Image-Based AI-Robot Control in Surgical Applications

There has been much interest in the surgical robotics community in the use of image-based strategies for robot control. Especially in the surgical context, images are the main source of information for autonomous control. In this work, we summarize the occurrence of so-called AI-based methods in commercial and research-oriented surgical robotics systems. We discuss the current state of research in the field, open challenges, and provide some directions for further research that have been impactful in related fields.

Contrast Dependence of Spatial Resolution in Point Spread Function Reconstruction: A Simulation Study

This study simulated PSF reconstruction with edge artifacts mitigation while recovering spatial resolution under Poisson noise, and investigated the cause of contrast dependence. In 2D numerical phantoms consisted of disk 184 mm in diameter and different contrast of 7 disks 20 mm in diameter, we blurred the projection data using 1D Gaussian detector response with 5 mm FWHM. Projection matrix of parallel beam geometry considered only detector response and did not include other components so as to edge artifacts were not influenced. Reconstruction was performed using OSEM regularized with total variation (TV). To suppress noise and to perform stable deconvolution, blur functions with 9.94 mm FWHM given by the convolution of detector response 5 mm FWHM and 1D Gaussian filter with 8.59 mm FWHM was used in forward projection. FWHM of edge spread function was measured as a spatial resolution index. FWHM of PSF-TV reconstruction at projection data of 5 × 10⁷ counts decreased as 1.55, 1.29, 1.28, 1.17, 1.09, 1.11, 1.04 mm at contrast of 0.5, 1, 2, 3, 4, 5, 6, respectively. Contrast dependence of spatial resolution in the presence of noise is due to TV regularization, which acts to smooth objects with low-contrast more strongly than those with high-contrast.

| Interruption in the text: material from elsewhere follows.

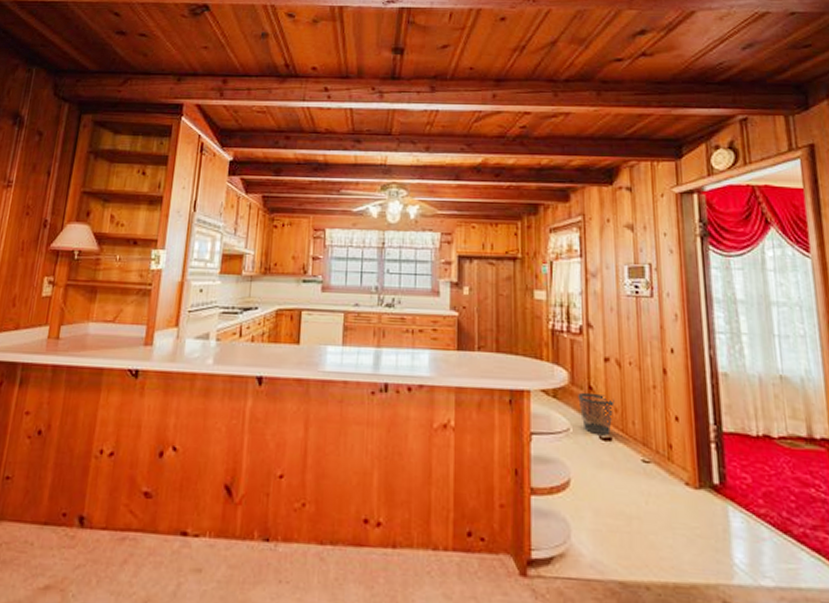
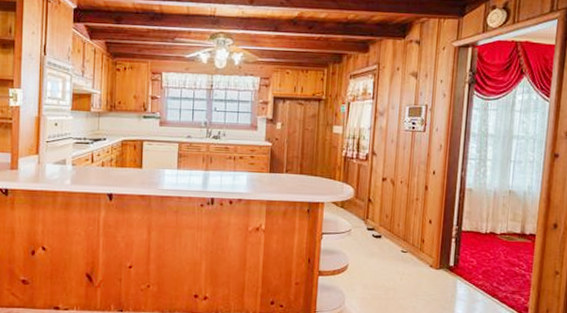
wastebasket: present [578,392,615,436] -> none [359,203,387,234]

X-Ray Dark-Field Imaging (3) Virtual Histopathology with X-ray Dark-Field Imaging CT

In the second article of this series, we explained the method of reconstructing a refraction-contrast CT image from a refraction-contrast image obtained by X-ray Dark-Field Imaging (XDFI)．In this article, we will present images of biological specimens obtained by XDFI in recent years and the research efforts in pathological applications. In addition, refraction-contrast images of various tissues obtained in the past are described, focusing on the differences from conventional pathology images.